**PROBLEM TO SOLVE**
Every entry must be transcribed without alteration.

=== Begin Enclosure ===

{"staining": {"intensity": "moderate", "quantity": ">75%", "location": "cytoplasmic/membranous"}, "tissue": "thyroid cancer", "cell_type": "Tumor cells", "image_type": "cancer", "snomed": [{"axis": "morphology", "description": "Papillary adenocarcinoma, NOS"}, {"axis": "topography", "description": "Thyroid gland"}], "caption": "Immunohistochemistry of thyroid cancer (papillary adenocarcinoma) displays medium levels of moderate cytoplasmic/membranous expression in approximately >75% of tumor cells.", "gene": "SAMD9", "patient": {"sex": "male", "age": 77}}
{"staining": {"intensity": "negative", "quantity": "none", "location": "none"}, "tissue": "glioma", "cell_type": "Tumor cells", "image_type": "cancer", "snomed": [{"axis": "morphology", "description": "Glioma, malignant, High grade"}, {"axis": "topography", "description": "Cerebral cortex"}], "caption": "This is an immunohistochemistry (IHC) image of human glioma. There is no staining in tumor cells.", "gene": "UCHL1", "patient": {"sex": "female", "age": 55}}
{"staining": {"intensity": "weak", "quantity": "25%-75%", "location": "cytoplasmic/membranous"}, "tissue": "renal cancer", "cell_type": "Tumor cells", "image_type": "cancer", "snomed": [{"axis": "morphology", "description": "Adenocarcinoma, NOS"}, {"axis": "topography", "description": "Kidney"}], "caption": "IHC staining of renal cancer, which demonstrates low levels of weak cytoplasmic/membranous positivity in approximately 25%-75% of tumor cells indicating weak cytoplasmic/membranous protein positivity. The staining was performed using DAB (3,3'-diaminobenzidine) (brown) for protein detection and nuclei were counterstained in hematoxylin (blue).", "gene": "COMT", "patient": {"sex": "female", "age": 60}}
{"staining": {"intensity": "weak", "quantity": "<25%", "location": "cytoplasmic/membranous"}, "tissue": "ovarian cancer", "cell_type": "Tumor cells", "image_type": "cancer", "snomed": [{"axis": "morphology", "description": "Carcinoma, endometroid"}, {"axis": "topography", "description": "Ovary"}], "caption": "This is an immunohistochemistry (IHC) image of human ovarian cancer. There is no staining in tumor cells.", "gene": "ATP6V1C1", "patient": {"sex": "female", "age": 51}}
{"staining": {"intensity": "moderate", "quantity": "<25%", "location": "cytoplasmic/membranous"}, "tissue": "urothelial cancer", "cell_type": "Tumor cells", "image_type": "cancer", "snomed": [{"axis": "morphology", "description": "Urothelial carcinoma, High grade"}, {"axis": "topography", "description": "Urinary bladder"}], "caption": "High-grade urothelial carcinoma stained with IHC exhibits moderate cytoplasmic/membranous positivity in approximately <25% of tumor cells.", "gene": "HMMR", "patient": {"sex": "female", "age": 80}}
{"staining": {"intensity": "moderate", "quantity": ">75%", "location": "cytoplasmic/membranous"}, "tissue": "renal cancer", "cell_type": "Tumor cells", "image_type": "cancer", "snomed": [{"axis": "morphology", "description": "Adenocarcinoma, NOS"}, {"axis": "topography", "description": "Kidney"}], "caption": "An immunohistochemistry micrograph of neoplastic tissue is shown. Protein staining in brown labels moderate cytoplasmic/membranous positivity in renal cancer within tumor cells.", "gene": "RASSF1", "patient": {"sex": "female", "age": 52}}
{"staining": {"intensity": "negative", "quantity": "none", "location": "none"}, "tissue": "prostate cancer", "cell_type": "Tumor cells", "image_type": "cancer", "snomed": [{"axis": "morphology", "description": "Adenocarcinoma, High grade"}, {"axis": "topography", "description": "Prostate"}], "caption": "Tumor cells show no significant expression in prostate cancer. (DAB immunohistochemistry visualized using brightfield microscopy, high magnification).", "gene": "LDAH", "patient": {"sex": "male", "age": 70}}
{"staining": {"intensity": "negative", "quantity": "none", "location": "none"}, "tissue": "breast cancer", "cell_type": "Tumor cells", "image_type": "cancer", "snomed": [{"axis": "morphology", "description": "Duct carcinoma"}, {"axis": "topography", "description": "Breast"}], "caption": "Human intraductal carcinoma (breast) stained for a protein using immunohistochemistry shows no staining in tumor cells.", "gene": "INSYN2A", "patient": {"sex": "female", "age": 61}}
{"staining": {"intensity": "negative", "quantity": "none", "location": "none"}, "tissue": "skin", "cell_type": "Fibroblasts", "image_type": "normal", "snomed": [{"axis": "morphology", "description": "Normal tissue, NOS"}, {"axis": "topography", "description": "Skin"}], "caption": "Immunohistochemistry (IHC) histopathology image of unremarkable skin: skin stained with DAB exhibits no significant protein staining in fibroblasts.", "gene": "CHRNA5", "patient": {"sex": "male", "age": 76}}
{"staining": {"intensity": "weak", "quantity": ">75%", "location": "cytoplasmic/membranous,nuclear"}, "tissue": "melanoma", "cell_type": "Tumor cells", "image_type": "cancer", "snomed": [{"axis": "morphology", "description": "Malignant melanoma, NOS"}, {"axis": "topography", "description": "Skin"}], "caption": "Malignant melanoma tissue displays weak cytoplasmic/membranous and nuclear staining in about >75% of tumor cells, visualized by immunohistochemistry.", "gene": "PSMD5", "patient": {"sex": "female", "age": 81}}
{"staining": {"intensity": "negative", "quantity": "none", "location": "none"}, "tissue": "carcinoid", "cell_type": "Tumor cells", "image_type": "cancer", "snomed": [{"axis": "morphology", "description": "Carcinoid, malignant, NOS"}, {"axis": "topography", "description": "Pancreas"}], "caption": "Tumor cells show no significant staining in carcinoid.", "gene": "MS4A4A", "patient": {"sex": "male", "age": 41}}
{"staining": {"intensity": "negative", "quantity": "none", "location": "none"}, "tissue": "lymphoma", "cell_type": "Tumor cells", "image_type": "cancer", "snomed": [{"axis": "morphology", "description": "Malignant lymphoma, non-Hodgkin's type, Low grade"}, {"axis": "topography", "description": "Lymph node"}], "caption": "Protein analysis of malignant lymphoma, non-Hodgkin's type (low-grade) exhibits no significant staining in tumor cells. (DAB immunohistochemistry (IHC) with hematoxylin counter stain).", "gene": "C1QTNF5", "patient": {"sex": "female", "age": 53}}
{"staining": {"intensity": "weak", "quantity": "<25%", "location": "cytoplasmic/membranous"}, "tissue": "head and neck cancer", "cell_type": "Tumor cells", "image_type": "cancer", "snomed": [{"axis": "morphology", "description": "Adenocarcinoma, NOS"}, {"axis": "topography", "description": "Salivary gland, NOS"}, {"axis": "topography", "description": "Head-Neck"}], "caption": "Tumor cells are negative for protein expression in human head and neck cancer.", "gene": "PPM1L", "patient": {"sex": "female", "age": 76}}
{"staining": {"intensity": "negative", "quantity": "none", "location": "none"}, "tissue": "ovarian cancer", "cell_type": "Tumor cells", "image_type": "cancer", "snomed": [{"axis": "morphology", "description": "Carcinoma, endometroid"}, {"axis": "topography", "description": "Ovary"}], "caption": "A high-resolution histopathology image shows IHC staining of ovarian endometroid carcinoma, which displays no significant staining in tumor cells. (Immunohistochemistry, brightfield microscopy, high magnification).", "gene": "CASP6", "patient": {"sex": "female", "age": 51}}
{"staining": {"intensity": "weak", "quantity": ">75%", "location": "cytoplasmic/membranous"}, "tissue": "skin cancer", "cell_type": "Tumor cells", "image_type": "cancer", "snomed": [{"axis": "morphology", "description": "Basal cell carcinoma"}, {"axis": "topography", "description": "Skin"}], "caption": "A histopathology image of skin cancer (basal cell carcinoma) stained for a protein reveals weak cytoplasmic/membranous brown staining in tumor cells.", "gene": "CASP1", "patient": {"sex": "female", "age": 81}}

=== End Enclosure ===

**RESPONSE TO THE TASK**
{"staining": {"intensity": "moderate", "quantity": ">75%", "location": "cytoplasmic/membranous"}, "tissue": "thyroid cancer", "cell_type": "Tumor cells", "image_type": "cancer", "snomed": [{"axis": "morphology", "description": "Papillary adenocarcinoma, NOS"}, {"axis": "topography", "description": "Thyroid gland"}], "caption": "Immunohistochemistry of thyroid cancer (papillary adenocarcinoma) displays medium levels of moderate cytoplasmic/membranous expression in approximately >75% of tumor cells.", "gene": "SAMD9", "patient": {"sex": "male", "age": 77}}
{"staining": {"intensity": "negative", "quantity": "none", "location": "none"}, "tissue": "glioma", "cell_type": "Tumor cells", "image_type": "cancer", "snomed": [{"axis": "morphology", "description": "Glioma, malignant, High grade"}, {"axis": "topography", "description": "Cerebral cortex"}], "caption": "This is an immunohistochemistry (IHC) image of human glioma. There is no staining in tumor cells.", "gene": "UCHL1", "patient": {"sex": "female", "age": 55}}
{"staining": {"intensity": "weak", "quantity": "25%-75%", "location": "cytoplasmic/membranous"}, "tissue": "renal cancer", "cell_type": "Tumor cells", "image_type": "cancer", "snomed": [{"axis": "morphology", "description": "Adenocarcinoma, NOS"}, {"axis": "topography", "description": "Kidney"}], "caption": "IHC staining of renal cancer, which demonstrates low levels of weak cytoplasmic/membranous positivity in approximately 25%-75% of tumor cells indicating weak cytoplasmic/membranous protein positivity. The staining was performed using DAB (3,3'-diaminobenzidine) (brown) for protein detection and nuclei were counterstained in hematoxylin (blue).", "gene": "COMT", "patient": {"sex": "female", "age": 60}}
{"staining": {"intensity": "weak", "quantity": "<25%", "location": "cytoplasmic/membranous"}, "tissue": "ovarian cancer", "cell_type": "Tumor cells", "image_type": "cancer", "snomed": [{"axis": "morphology", "description": "Carcinoma, endometroid"}, {"axis": "topography", "description": "Ovary"}], "caption": "This is an immunohistochemistry (IHC) image of human ovarian cancer. There is no staining in tumor cells.", "gene": "ATP6V1C1", "patient": {"sex": "female", "age": 51}}
{"staining": {"intensity": "moderate", "quantity": "<25%", "location": "cytoplasmic/membranous"}, "tissue": "urothelial cancer", "cell_type": "Tumor cells", "image_type": "cancer", "snomed": [{"axis": "morphology", "description": "Urothelial carcinoma, High grade"}, {"axis": "topography", "description": "Urinary bladder"}], "caption": "High-grade urothelial carcinoma stained with IHC exhibits moderate cytoplasmic/membranous positivity in approximately <25% of tumor cells.", "gene": "HMMR", "patient": {"sex": "female", "age": 80}}
{"staining": {"intensity": "moderate", "quantity": ">75%", "location": "cytoplasmic/membranous"}, "tissue": "renal cancer", "cell_type": "Tumor cells", "image_type": "cancer", "snomed": [{"axis": "morphology", "description": "Adenocarcinoma, NOS"}, {"axis": "topography", "description": "Kidney"}], "caption": "An immunohistochemistry micrograph of neoplastic tissue is shown. Protein staining in brown labels moderate cytoplasmic/membranous positivity in renal cancer within tumor cells.", "gene": "RASSF1", "patient": {"sex": "female", "age": 52}}
{"staining": {"intensity": "negative", "quantity": "none", "location": "none"}, "tissue": "prostate cancer", "cell_type": "Tumor cells", "image_type": "cancer", "snomed": [{"axis": "morphology", "description": "Adenocarcinoma, High grade"}, {"axis": "topography", "description": "Prostate"}], "caption": "Tumor cells show no significant expression in prostate cancer. (DAB immunohistochemistry visualized using brightfield microscopy, high magnification).", "gene": "LDAH", "patient": {"sex": "male", "age": 70}}
{"staining": {"intensity": "negative", "quantity": "none", "location": "none"}, "tissue": "breast cancer", "cell_type": "Tumor cells", "image_type": "cancer", "snomed": [{"axis": "morphology", "description": "Duct carcinoma"}, {"axis": "topography", "description": "Breast"}], "caption": "Human intraductal carcinoma (breast) stained for a protein using immunohistochemistry shows no staining in tumor cells.", "gene": "INSYN2A", "patient": {"sex": "female", "age": 61}}
{"staining": {"intensity": "negative", "quantity": "none", "location": "none"}, "tissue": "skin", "cell_type": "Fibroblasts", "image_type": "normal", "snomed": [{"axis": "morphology", "description": "Normal tissue, NOS"}, {"axis": "topography", "description": "Skin"}], "caption": "Immunohistochemistry (IHC) histopathology image of unremarkable skin: skin stained with DAB exhibits no significant protein staining in fibroblasts.", "gene": "CHRNA5", "patient": {"sex": "male", "age": 76}}
{"staining": {"intensity": "weak", "quantity": ">75%", "location": "cytoplasmic/membranous,nuclear"}, "tissue": "melanoma", "cell_type": "Tumor cells", "image_type": "cancer", "snomed": [{"axis": "morphology", "description": "Malignant melanoma, NOS"}, {"axis": "topography", "description": "Skin"}], "caption": "Malignant melanoma tissue displays weak cytoplasmic/membranous and nuclear staining in about >75% of tumor cells, visualized by immunohistochemistry.", "gene": "PSMD5", "patient": {"sex": "female", "age": 81}}
{"staining": {"intensity": "negative", "quantity": "none", "location": "none"}, "tissue": "carcinoid", "cell_type": "Tumor cells", "image_type": "cancer", "snomed": [{"axis": "morphology", "description": "Carcinoid, malignant, NOS"}, {"axis": "topography", "description": "Pancreas"}], "caption": "Tumor cells show no significant staining in carcinoid.", "gene": "MS4A4A", "patient": {"sex": "male", "age": 41}}
{"staining": {"intensity": "negative", "quantity": "none", "location": "none"}, "tissue": "lymphoma", "cell_type": "Tumor cells", "image_type": "cancer", "snomed": [{"axis": "morphology", "description": "Malignant lymphoma, non-Hodgkin's type, Low grade"}, {"axis": "topography", "description": "Lymph node"}], "caption": "Protein analysis of malignant lymphoma, non-Hodgkin's type (low-grade) exhibits no significant staining in tumor cells. (DAB immunohistochemistry (IHC) with hematoxylin counter stain).", "gene": "C1QTNF5", "patient": {"sex": "female", "age": 53}}
{"staining": {"intensity": "weak", "quantity": "<25%", "location": "cytoplasmic/membranous"}, "tissue": "head and neck cancer", "cell_type": "Tumor cells", "image_type": "cancer", "snomed": [{"axis": "morphology", "description": "Adenocarcinoma, NOS"}, {"axis": "topography", "description": "Salivary gland, NOS"}, {"axis": "topography", "description": "Head-Neck"}], "caption": "Tumor cells are negative for protein expression in human head and neck cancer.", "gene": "PPM1L", "patient": {"sex": "female", "age": 76}}
{"staining": {"intensity": "negative", "quantity": "none", "location": "none"}, "tissue": "ovarian cancer", "cell_type": "Tumor cells", "image_type": "cancer", "snomed": [{"axis": "morphology", "description": "Carcinoma, endometroid"}, {"axis": "topography", "description": "Ovary"}], "caption": "A high-resolution histopathology image shows IHC staining of ovarian endometroid carcinoma, which displays no significant staining in tumor cells. (Immunohistochemistry, brightfield microscopy, high magnification).", "gene": "CASP6", "patient": {"sex": "female", "age": 51}}
{"staining": {"intensity": "weak", "quantity": ">75%", "location": "cytoplasmic/membranous"}, "tissue": "skin cancer", "cell_type": "Tumor cells", "image_type": "cancer", "snomed": [{"axis": "morphology", "description": "Basal cell carcinoma"}, {"axis": "topography", "description": "Skin"}], "caption": "A histopathology image of skin cancer (basal cell carcinoma) stained for a protein reveals weak cytoplasmic/membranous brown staining in tumor cells.", "gene": "CASP1", "patient": {"sex": "female", "age": 81}}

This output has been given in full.